<<<<

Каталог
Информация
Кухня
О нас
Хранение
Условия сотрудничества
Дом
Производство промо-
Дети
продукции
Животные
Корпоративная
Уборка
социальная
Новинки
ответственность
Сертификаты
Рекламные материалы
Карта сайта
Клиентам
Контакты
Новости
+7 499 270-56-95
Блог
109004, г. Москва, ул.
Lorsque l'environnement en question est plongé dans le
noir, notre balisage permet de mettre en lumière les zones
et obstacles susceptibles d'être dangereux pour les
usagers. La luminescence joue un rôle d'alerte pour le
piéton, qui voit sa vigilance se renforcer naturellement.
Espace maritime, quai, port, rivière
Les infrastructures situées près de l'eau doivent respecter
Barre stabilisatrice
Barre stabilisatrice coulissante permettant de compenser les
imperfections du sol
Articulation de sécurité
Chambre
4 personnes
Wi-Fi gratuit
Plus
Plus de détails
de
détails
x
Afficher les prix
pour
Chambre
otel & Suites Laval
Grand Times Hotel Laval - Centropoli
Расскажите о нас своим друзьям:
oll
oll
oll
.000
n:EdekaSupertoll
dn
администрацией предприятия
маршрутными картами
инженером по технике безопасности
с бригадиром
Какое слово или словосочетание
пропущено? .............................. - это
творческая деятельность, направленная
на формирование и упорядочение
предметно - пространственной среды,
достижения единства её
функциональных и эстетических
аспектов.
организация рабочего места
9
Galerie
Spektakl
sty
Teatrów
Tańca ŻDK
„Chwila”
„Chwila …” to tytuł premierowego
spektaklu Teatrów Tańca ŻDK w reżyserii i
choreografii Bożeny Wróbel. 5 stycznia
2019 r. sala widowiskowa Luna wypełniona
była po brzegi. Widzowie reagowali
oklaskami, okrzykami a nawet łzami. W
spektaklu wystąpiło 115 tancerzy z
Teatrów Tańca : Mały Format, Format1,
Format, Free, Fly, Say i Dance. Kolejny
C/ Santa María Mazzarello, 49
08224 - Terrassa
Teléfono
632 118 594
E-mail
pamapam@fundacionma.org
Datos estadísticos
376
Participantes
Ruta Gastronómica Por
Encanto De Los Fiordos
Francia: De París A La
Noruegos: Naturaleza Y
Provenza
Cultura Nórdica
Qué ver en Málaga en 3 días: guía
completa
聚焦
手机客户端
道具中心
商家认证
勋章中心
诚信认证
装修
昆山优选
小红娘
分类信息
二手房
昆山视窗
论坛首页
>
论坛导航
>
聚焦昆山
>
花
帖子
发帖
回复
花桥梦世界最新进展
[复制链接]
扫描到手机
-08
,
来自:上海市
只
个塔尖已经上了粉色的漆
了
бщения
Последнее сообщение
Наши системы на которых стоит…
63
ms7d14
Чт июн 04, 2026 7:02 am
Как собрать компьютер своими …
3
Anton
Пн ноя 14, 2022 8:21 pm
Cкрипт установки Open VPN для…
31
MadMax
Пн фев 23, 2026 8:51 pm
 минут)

>>>>

| EXERCISE |
The records above should be restated exactly, line for line.

| SOLUTION BELOW |
Каталог
Информация
Кухня
О нас
Хранение
Условия сотрудничества
Дом
Производство промо-
Дети
продукции
Животные
Корпоративная
Уборка
социальная
Новинки
ответственность
Сертификаты
Рекламные материалы
Карта сайта
Клиентам
Контакты
Новости
+7 499 270-56-95
Блог
109004, г. Москва, ул.
Lorsque l'environnement en question est plongé dans le
noir, notre balisage permet de mettre en lumière les zones
et obstacles susceptibles d'être dangereux pour les
usagers. La luminescence joue un rôle d'alerte pour le
piéton, qui voit sa vigilance se renforcer naturellement.
Espace maritime, quai, port, rivière
Les infrastructures situées près de l'eau doivent respecter
Barre stabilisatrice
Barre stabilisatrice coulissante permettant de compenser les
imperfections du sol
Articulation de sécurité
Chambre
4 personnes
Wi-Fi gratuit
Plus
Plus de détails
de
détails
x
Afficher les prix
pour
Chambre
otel & Suites Laval
Grand Times Hotel Laval - Centropoli
Расскажите о нас своим друзьям:
oll
oll
oll
.000
n:EdekaSupertoll
dn
администрацией предприятия
маршрутными картами
инженером по технике безопасности
с бригадиром
Какое слово или словосочетание
пропущено? .............................. - это
творческая деятельность, направленная
на формирование и упорядочение
предметно - пространственной среды,
достижения единства её
функциональных и эстетических
аспектов.
организация рабочего места
9
Galerie
Spektakl
sty
Teatrów
Tańca ŻDK
„Chwila”
„Chwila …” to tytuł premierowego
spektaklu Teatrów Tańca ŻDK w reżyserii i
choreografii Bożeny Wróbel. 5 stycznia
2019 r. sala widowiskowa Luna wypełniona
była po brzegi. Widzowie reagowali
oklaskami, okrzykami a nawet łzami. W
spektaklu wystąpiło 115 tancerzy z
Teatrów Tańca : Mały Format, Format1,
Format, Free, Fly, Say i Dance. Kolejny
C/ Santa María Mazzarello, 49
08224 - Terrassa
Teléfono
632 118 594
E-mail
pamapam@fundacionma.org
Datos estadísticos
376
Participantes
Ruta Gastronómica Por
Encanto De Los Fiordos
Francia: De París A La
Noruegos: Naturaleza Y
Provenza
Cultura Nórdica
Qué ver en Málaga en 3 días: guía
completa
聚焦
手机客户端
道具中心
商家认证
勋章中心
诚信认证
装修
昆山优选
小红娘
分类信息
二手房
昆山视窗
论坛首页
>
论坛导航
>
聚焦昆山
>
花
帖子
发帖
回复
花桥梦世界最新进展
[复制链接]
扫描到手机
-08
,
来自:上海市
只
个塔尖已经上了粉色的漆
了
бщения
Последнее сообщение
Наши системы на которых стоит…
63
ms7d14
Чт июн 04, 2026 7:02 am
Как собрать компьютер своими …
3
Anton
Пн ноя 14, 2022 8:21 pm
Cкрипт установки Open VPN для…
31
MadMax
Пн фев 23, 2026 8:51 pm
 минут)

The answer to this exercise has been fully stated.